[RECORDS FOR THE TASK]

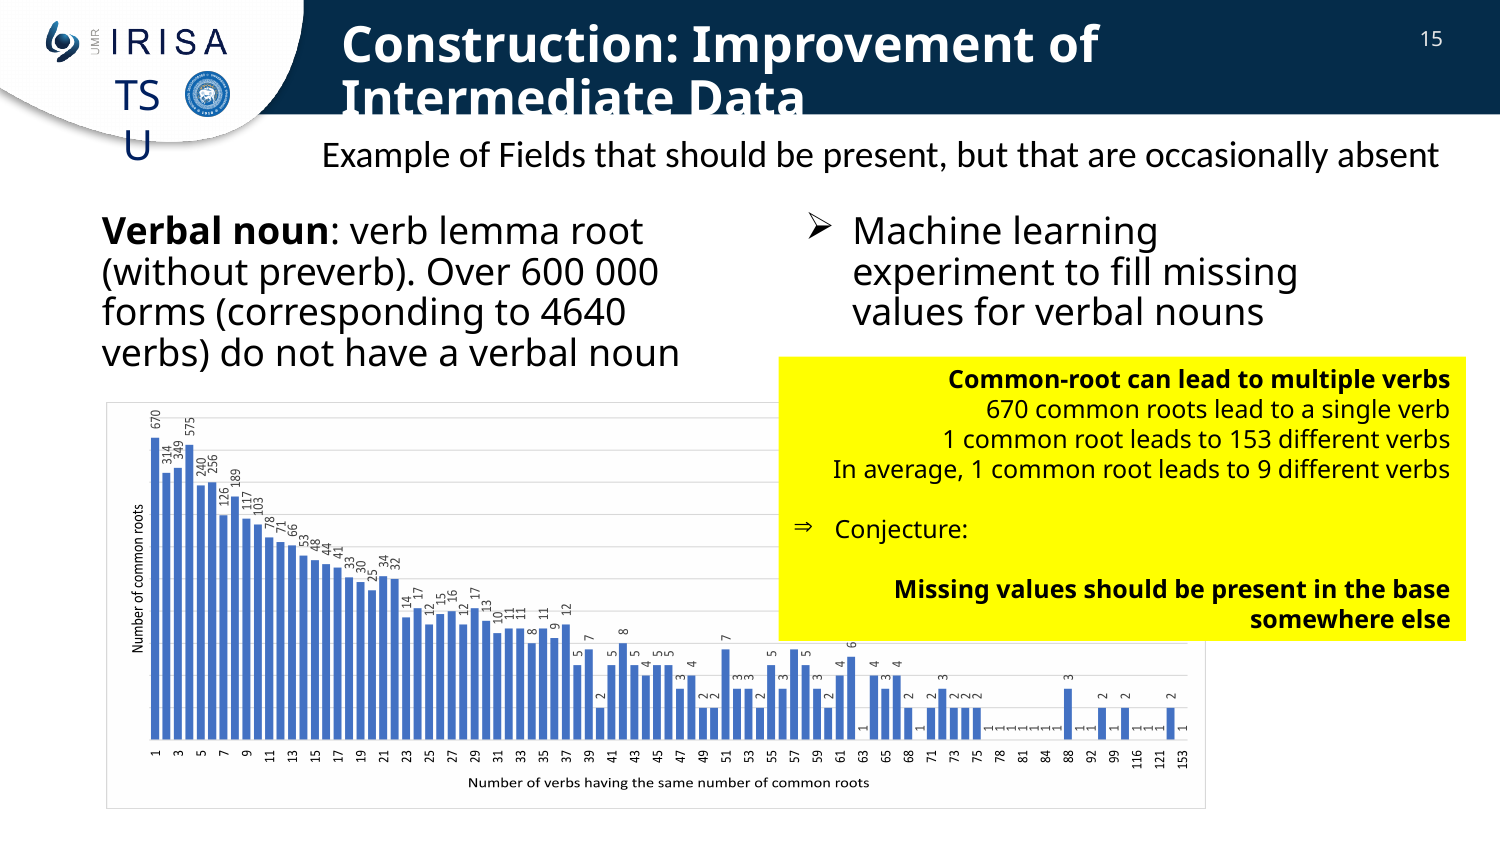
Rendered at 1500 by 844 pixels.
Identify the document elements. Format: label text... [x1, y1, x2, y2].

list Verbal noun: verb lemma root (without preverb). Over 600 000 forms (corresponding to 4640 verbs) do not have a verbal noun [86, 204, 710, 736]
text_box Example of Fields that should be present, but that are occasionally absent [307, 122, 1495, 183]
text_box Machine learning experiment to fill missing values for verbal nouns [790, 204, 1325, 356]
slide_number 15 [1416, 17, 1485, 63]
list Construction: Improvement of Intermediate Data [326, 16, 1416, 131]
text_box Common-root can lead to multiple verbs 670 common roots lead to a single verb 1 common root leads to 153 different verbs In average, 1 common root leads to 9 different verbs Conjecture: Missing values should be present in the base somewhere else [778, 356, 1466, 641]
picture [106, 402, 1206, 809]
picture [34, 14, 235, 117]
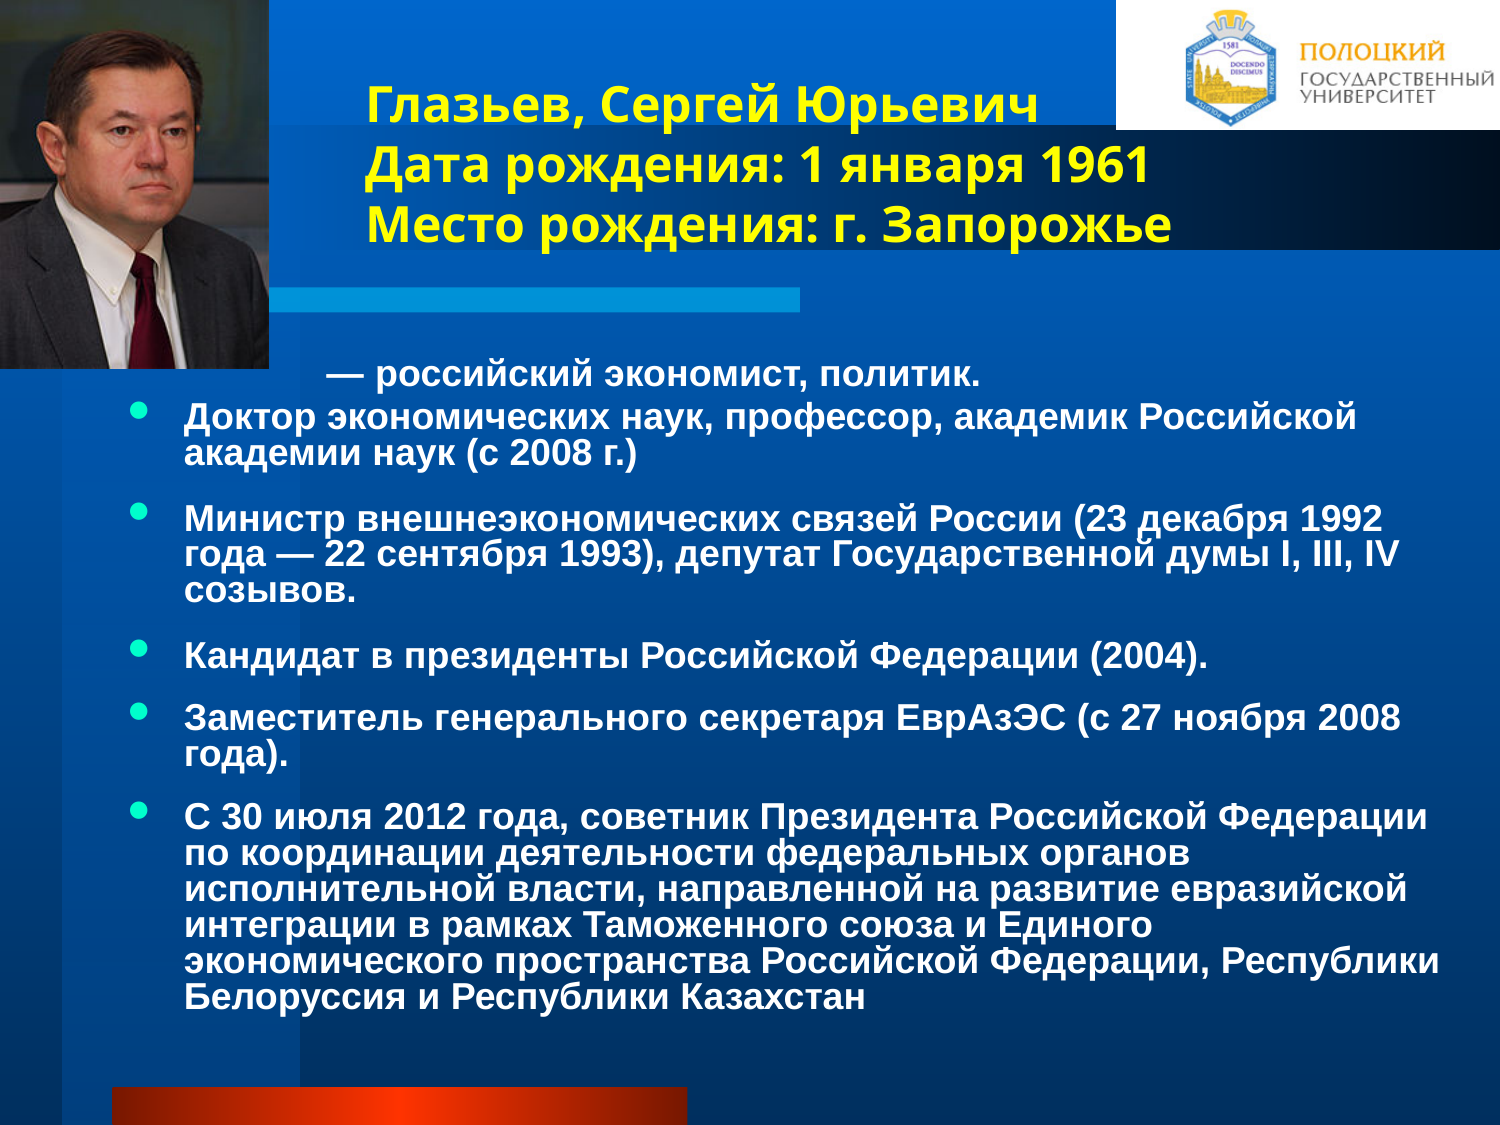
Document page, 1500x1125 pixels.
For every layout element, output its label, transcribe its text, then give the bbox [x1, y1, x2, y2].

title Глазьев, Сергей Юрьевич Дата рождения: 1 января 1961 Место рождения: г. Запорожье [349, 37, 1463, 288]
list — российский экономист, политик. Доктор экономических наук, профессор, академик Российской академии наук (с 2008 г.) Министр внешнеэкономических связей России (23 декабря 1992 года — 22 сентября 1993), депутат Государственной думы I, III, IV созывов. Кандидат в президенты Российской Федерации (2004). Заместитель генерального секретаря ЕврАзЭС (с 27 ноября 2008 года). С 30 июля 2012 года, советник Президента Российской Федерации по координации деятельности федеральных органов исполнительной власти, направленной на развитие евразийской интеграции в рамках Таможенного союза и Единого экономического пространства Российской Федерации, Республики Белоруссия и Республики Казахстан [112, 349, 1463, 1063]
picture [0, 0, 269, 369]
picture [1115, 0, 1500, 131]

[/RECORDS FOR THE TASK]
[RECORDS FOR THE TASK]

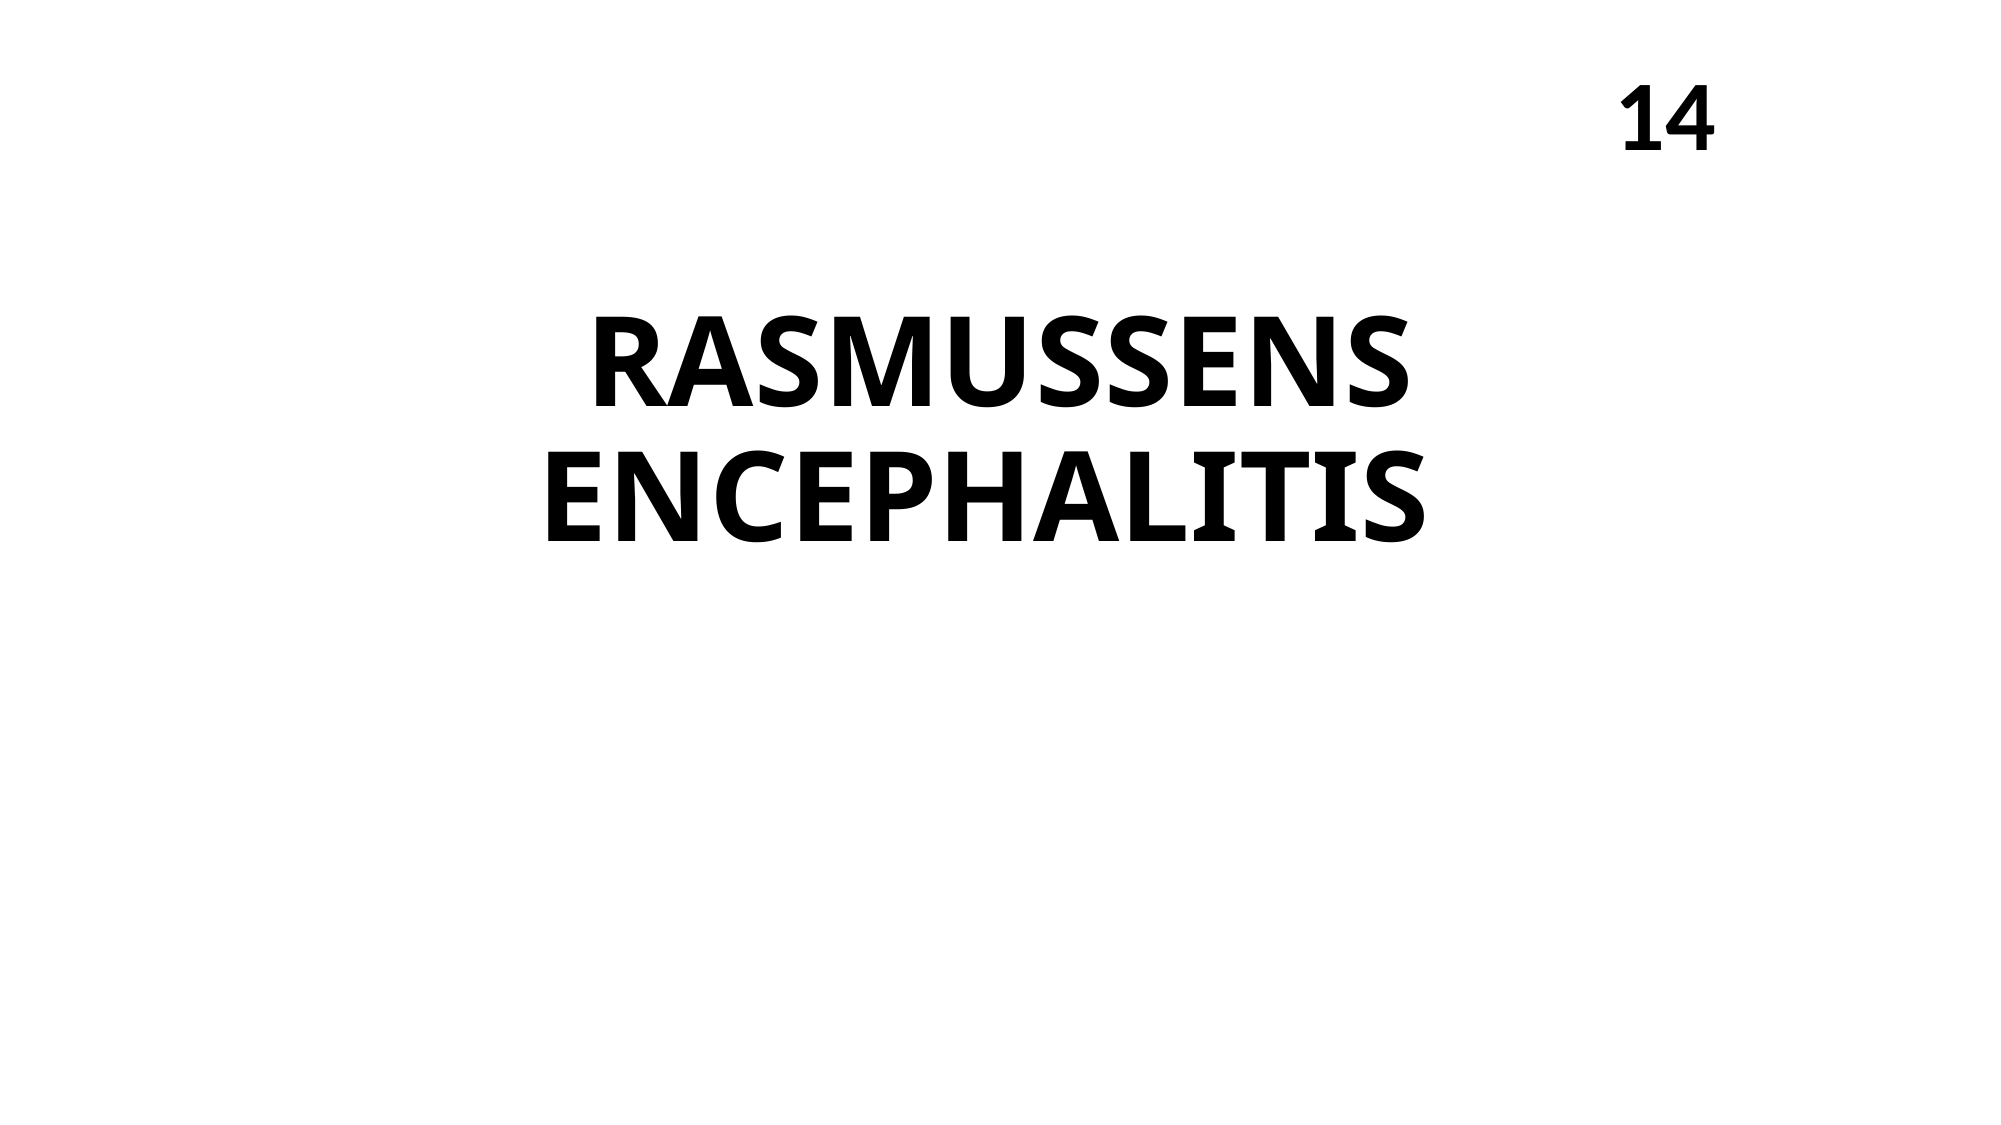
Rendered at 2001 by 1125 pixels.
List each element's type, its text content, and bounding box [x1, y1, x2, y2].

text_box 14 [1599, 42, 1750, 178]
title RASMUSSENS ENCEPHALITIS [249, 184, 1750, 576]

[/RECORDS FOR THE TASK]
[RECORDS FOR THE TASK]

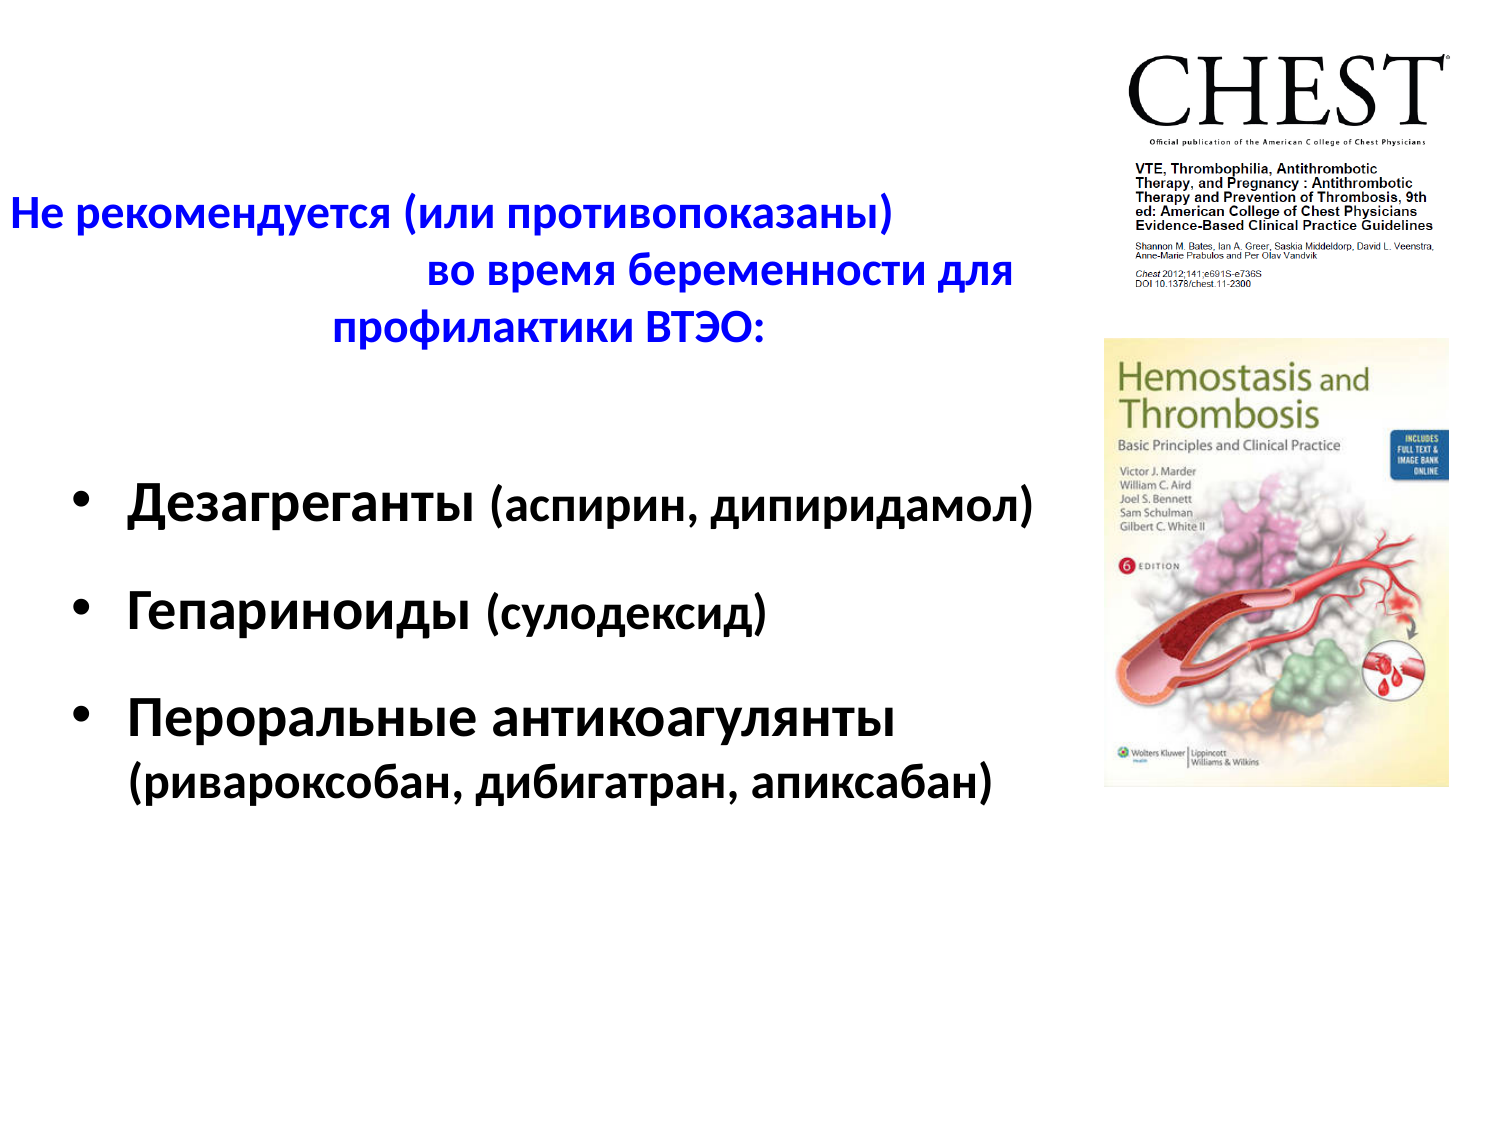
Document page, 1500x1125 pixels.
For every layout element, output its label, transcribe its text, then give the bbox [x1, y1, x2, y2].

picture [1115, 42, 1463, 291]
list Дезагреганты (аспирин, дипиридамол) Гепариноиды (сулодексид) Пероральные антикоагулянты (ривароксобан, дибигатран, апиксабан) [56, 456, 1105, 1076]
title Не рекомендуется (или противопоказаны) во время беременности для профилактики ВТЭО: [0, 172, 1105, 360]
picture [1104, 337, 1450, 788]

[/RECORDS FOR THE TASK]

WHAT TO PRODUCE
Show every line from the entries above in which "Rendered" appears.

TASK SOLUTION
Rendered at 1500 by 844 pixels.
Rendered at 2001 by 1125 pixels.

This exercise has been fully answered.